# Passage for review:
* * *

This past fall, Performing Arts faculty member Kristine Peters encountered more than the usual challenges of starting a new position; as the teacher of Lower School General Music, the Intermediate Program’s Choral Music, and Caroline’s Carolers, she faced pandemic safety limitations of an important classroom element: singing.

“We don’t sing, but we approximate singing by chanting with inflection, and whenever possible, I accompany them on the piano so they can hear melodic shapes and continue their Tuneful development,” said Peters. “We create sound stories, using instruments as sound effects to build the mood.” Having spent a decade studying under master music educators to understand how children learn, Peters draws on her extensive training to ensure her classes remain musically rich.

Her approach enables students to perform well-known works in new and interesting ways. “A wonderful book like Goin’ on a Bear Hunt is given new life when we add the vibraslap to sound like the slapping of mud, or jingle bells to represent snow,” she noted. “We use movement and body percussion to analyze form and bring meaning to iconic music. The gradual tempo increase of a popular-classical favorite like Grieg’s ‘In the Hall of the Mountain King’ becomes much more satisfying when one is tapping out an intricate routine of pats, snaps, claps, and stomps. With simple melodies as the foundation, we start with a simple rhythm (the steady beat kept on a bass xylophone or a short repeating pattern played on rhythm sticks); from there we layer on melodic fragments as developmentally appropriate and un-pitched percussion to add musical color.”

The resulting lessons have inspired students to expand their understanding and appreciation of music. “Whether it’s playing or singing in an ensemble, dancing to music at a wedding, or chanting at a ballgame, when we synchronize in a musical way, we are communicating in a way specific to humans,” Peters affirmed. “We activate an abundance of esprit de corps that honors the heart of the humans around us.”

* * *

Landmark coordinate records
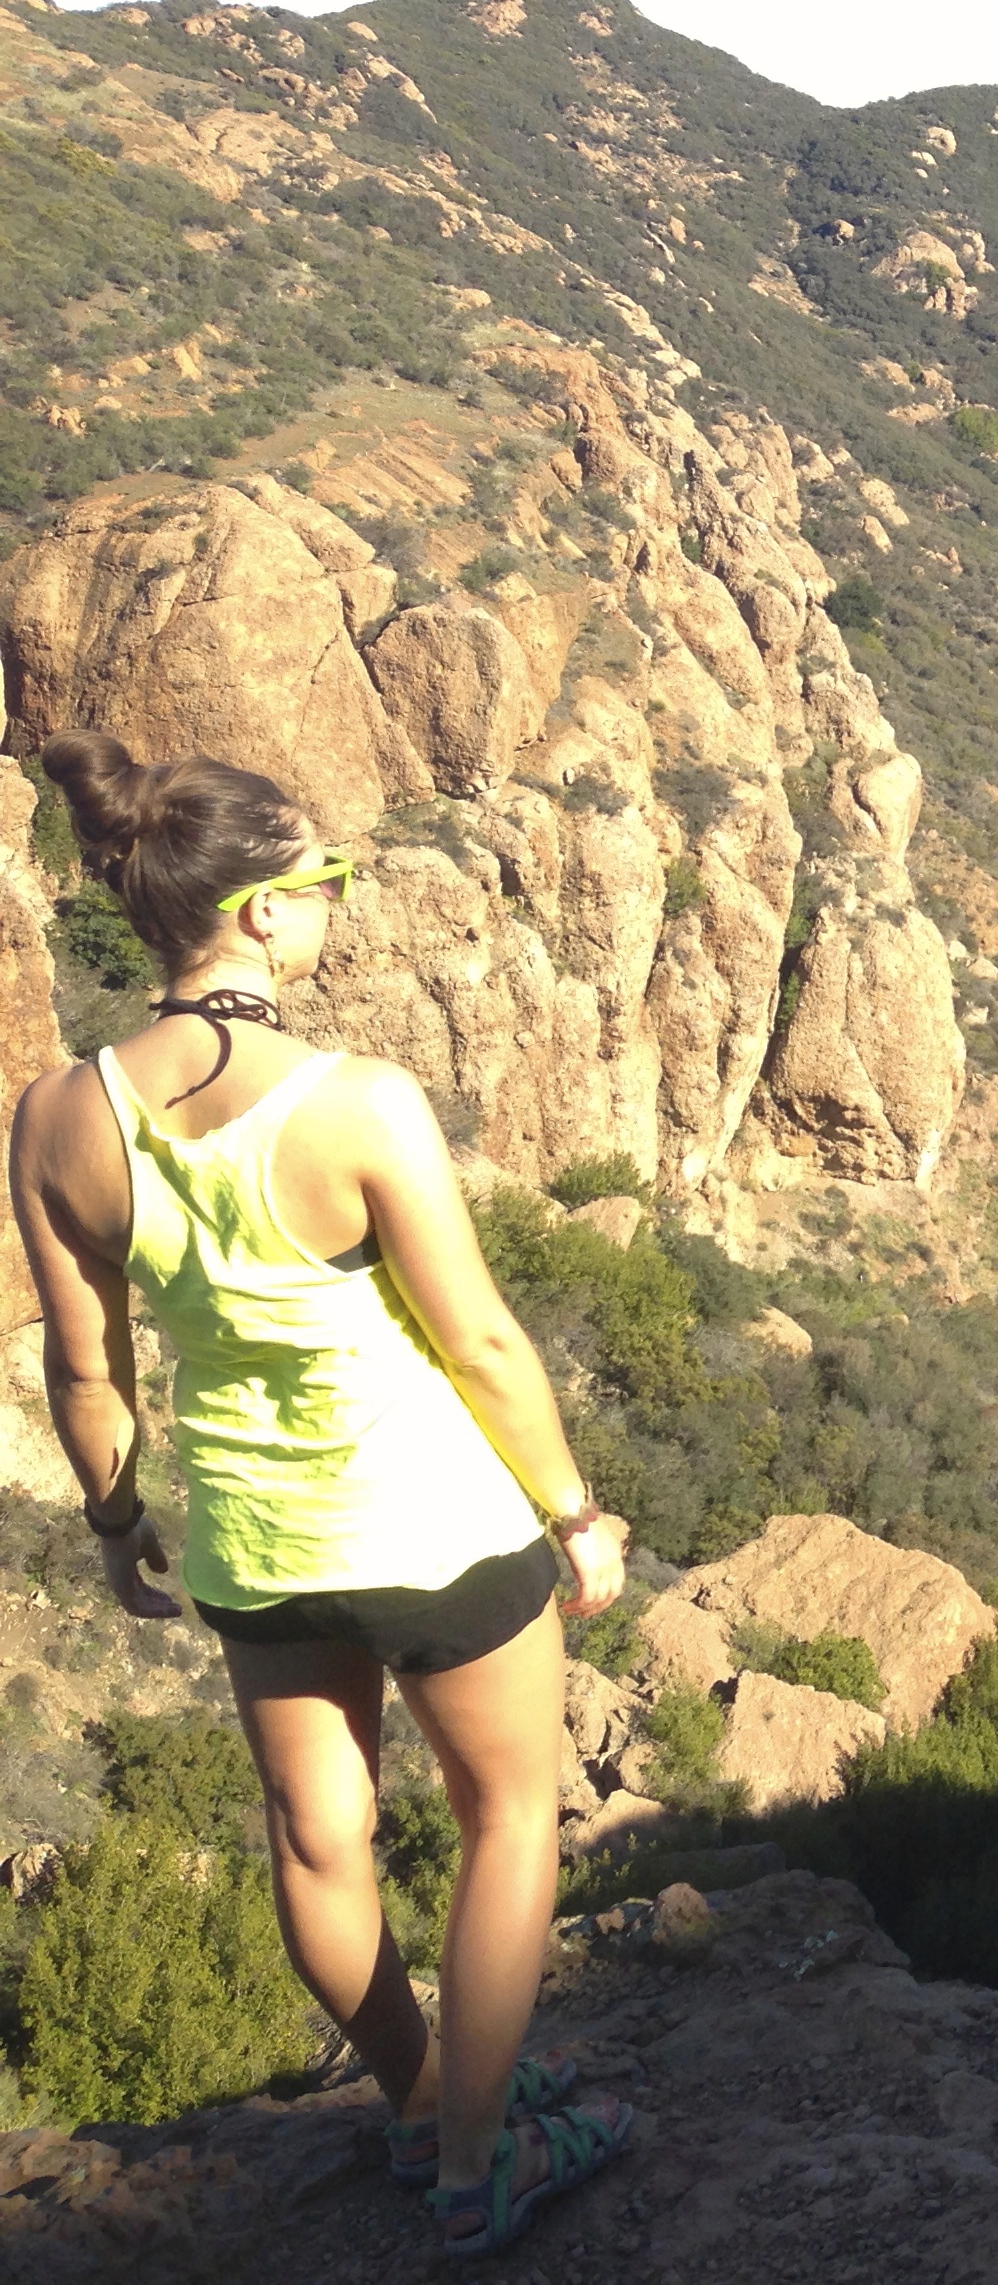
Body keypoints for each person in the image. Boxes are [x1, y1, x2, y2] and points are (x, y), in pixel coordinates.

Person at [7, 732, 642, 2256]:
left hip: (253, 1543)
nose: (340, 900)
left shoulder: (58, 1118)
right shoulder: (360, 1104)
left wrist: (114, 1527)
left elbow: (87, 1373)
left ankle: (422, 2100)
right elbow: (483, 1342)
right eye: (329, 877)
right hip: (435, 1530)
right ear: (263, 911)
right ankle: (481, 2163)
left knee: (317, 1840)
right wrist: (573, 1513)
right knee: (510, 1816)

* * *

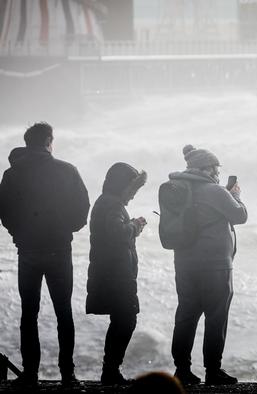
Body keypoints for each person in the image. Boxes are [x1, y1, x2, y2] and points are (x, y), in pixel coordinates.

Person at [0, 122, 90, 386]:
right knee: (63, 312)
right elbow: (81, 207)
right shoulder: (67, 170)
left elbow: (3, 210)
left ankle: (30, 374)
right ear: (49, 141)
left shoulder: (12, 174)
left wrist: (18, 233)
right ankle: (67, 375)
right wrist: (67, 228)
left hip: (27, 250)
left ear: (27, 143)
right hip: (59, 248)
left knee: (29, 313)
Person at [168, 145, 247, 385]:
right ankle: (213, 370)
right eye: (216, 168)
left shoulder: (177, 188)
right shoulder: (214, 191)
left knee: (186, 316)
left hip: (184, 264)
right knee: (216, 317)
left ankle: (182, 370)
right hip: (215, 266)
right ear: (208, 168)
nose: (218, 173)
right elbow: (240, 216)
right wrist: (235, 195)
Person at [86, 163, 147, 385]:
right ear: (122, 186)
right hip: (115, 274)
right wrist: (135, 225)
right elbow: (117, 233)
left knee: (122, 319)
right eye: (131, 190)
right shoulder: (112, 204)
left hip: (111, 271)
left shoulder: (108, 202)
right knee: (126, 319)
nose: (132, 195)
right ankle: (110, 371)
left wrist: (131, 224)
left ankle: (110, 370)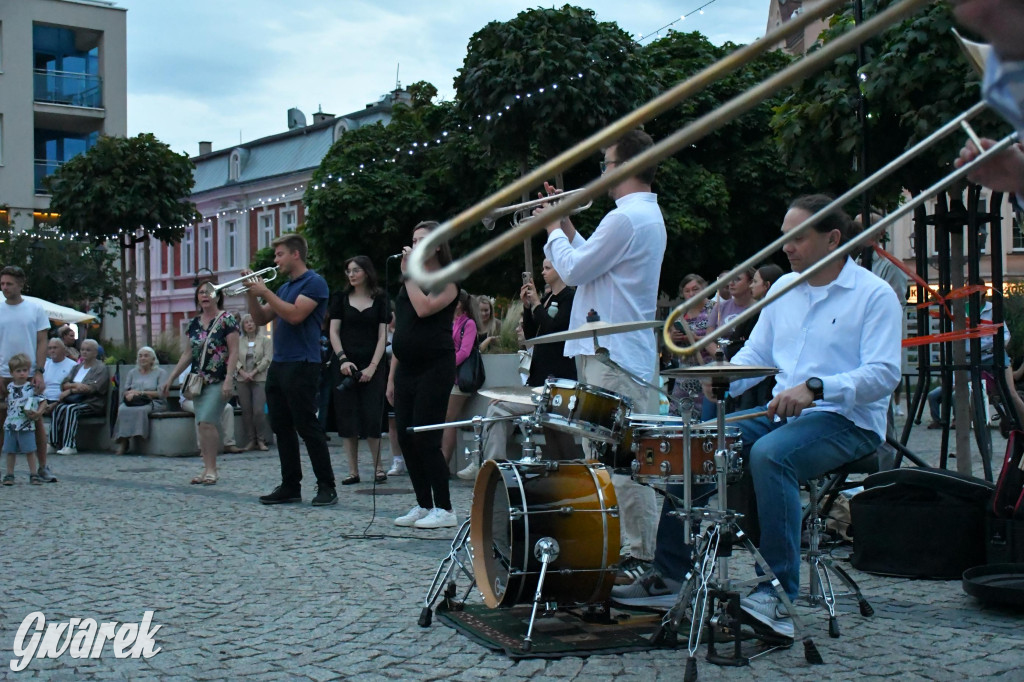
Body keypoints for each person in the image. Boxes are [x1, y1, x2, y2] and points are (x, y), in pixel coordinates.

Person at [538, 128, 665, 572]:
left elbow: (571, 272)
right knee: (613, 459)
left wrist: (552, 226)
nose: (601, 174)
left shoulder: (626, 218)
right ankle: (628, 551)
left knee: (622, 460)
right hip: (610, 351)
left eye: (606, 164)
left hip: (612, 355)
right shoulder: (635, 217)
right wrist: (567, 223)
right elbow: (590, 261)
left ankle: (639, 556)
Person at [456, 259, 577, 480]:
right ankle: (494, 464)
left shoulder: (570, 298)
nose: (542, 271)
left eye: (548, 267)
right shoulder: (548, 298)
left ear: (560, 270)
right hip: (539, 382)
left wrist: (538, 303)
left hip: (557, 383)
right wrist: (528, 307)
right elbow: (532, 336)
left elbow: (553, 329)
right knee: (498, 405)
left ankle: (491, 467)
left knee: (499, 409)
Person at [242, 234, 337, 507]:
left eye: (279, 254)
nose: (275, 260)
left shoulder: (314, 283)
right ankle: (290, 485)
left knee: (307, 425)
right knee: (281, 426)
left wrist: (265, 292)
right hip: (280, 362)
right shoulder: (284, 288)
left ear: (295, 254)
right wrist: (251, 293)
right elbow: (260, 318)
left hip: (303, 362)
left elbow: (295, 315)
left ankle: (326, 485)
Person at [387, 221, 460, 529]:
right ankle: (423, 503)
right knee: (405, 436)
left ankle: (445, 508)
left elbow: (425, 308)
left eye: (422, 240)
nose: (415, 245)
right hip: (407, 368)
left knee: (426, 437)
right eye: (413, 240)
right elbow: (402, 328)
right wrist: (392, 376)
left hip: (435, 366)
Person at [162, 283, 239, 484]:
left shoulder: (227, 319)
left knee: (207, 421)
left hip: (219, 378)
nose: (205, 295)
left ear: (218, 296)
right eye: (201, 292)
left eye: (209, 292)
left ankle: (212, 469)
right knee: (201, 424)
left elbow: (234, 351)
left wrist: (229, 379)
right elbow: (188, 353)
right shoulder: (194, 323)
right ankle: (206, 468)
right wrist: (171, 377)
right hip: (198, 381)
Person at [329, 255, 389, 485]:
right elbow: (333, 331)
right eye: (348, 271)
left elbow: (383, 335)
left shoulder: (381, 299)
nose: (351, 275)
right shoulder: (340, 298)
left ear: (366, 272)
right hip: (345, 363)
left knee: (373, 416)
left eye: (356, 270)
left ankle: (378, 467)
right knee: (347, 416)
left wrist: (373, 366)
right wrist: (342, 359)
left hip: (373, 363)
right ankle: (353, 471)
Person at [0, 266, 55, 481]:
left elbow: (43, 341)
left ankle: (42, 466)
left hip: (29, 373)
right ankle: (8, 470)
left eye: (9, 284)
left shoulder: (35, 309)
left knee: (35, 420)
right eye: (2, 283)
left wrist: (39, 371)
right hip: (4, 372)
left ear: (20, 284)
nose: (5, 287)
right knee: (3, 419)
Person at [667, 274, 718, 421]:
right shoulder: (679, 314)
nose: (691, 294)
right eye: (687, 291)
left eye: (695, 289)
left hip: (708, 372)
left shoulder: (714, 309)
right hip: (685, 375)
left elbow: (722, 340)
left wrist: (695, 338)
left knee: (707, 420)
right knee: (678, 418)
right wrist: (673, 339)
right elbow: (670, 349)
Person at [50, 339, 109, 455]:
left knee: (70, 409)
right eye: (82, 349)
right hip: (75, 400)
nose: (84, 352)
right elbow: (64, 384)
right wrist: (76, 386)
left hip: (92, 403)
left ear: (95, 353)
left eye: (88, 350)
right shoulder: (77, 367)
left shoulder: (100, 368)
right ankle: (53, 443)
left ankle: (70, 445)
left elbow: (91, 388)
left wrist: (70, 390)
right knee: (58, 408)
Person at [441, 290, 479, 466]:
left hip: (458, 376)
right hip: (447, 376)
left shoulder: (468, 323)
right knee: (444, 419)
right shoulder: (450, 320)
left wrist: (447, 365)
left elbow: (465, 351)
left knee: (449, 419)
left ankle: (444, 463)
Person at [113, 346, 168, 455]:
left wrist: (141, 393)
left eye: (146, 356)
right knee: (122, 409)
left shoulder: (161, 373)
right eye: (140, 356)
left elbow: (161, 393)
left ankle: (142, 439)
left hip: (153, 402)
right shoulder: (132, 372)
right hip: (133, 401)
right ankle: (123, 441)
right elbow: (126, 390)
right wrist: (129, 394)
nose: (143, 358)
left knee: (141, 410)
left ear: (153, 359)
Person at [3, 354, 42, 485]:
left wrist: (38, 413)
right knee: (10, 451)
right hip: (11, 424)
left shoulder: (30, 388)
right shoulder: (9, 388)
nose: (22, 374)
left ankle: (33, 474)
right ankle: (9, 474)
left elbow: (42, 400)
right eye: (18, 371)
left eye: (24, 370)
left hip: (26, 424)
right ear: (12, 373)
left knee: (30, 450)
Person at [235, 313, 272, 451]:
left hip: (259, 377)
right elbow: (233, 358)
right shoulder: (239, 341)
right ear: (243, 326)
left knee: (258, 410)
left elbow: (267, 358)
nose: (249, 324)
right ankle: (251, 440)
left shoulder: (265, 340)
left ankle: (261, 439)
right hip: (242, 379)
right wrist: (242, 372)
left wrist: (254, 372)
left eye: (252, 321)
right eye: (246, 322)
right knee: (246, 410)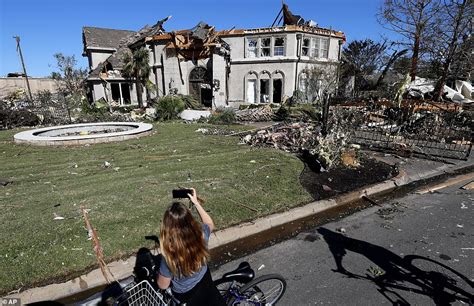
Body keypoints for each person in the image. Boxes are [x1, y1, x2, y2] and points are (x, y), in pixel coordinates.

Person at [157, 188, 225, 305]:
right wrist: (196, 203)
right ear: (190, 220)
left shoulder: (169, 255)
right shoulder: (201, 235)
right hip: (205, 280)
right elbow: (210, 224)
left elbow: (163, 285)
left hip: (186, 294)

* * *

# Complete the following:
(1) Condense the paragraph of the article on Kristine Peters's music classes that begins "We don't sing, but we approximate singing" into a short bulleted list of its main facts.
(2) Reproduce the article on Kristine Peters's music classes word for word from "This past fall, Performing" to "remain musically rich.".

# Response list:
(1)
- Students don't sing; they approximate singing by chanting with inflection.
- Whenever possible, Peters accompanies them on the piano so they can hear melodic shapes and continue their Tuneful development.
- The class creates sound stories, using instruments as sound effects to build the mood.
- Peters spent a decade studying under master music educators to understand how children learn.
- She draws on that training to keep her classes musically rich.

(2)
This past fall, Performing Arts faculty member Kristine Peters encountered more than the usual challenges of starting a new position; as the teacher of Lower School General Music, the Intermediate Program’s Choral Music, and Caroline’s Carolers, she faced pandemic safety limitations of an important classroom element: singing.

“We don’t sing, but we approximate singing by chanting with inflection, and whenever possible, I accompany them on the piano so they can hear melodic shapes and continue their Tuneful development,” said Peters. “We create sound stories, using instruments as sound effects to build the mood.” Having spent a decade studying under master music educators to understand how children learn, Peters draws on her extensive training to ensure her classes remain musically rich.